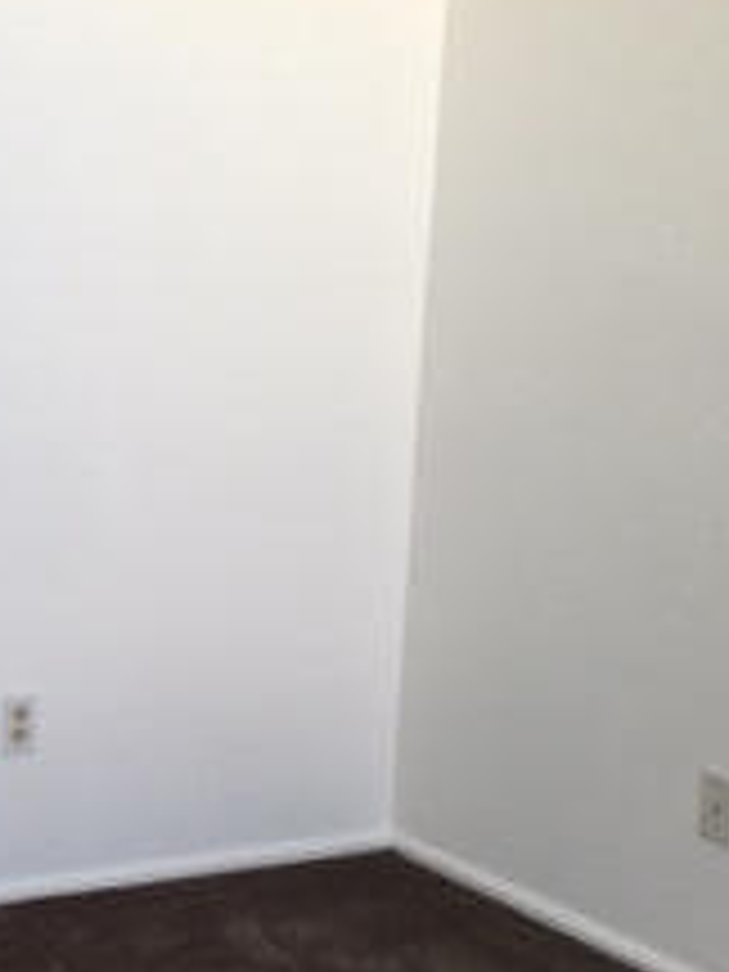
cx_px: -243
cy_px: 549
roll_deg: -0.1
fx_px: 2415
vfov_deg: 22.7
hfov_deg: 16.2
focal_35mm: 86
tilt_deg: -11.4
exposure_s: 1/30
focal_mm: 4.15
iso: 40
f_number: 2.2
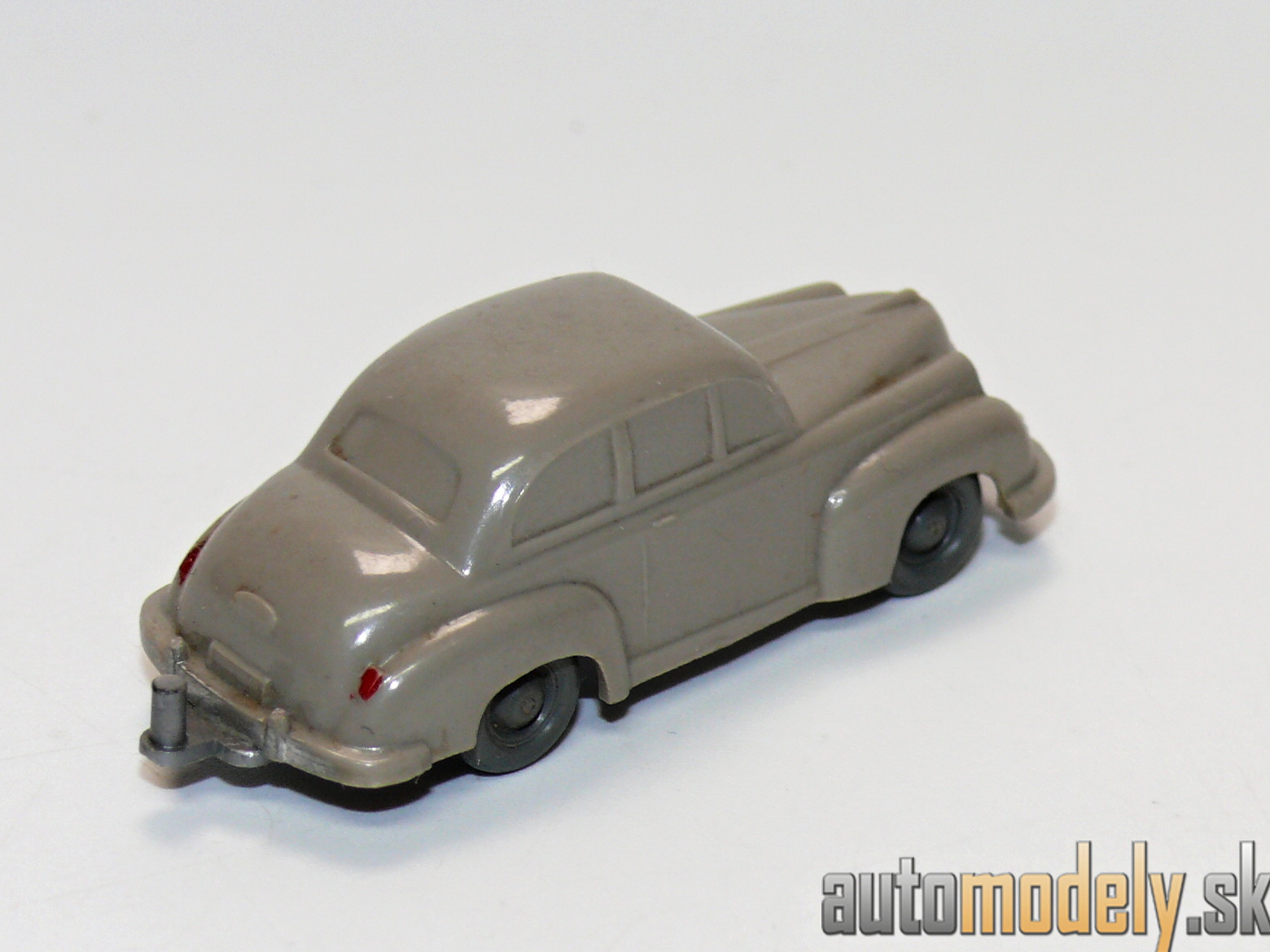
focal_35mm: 161
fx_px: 5907
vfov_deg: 9.2
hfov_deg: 12.3
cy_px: 478
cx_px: 634
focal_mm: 18.6
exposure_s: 1/30
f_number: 4
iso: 100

──────────────────────────────

PROMPT
The answer is the whole listing retyped exactly, with pictures omitted.

OUTPUT FOR THIS EXERCISE
cx_px: -243
cy_px: 549
roll_deg: -0.1
fx_px: 2415
vfov_deg: 22.7
hfov_deg: 16.2
focal_35mm: 86
tilt_deg: -11.4
exposure_s: 1/30
focal_mm: 4.15
iso: 40
f_number: 2.2
focal_35mm: 161
fx_px: 5907
vfov_deg: 9.2
hfov_deg: 12.3
cy_px: 478
cx_px: 634
focal_mm: 18.6
exposure_s: 1/30
f_number: 4
iso: 100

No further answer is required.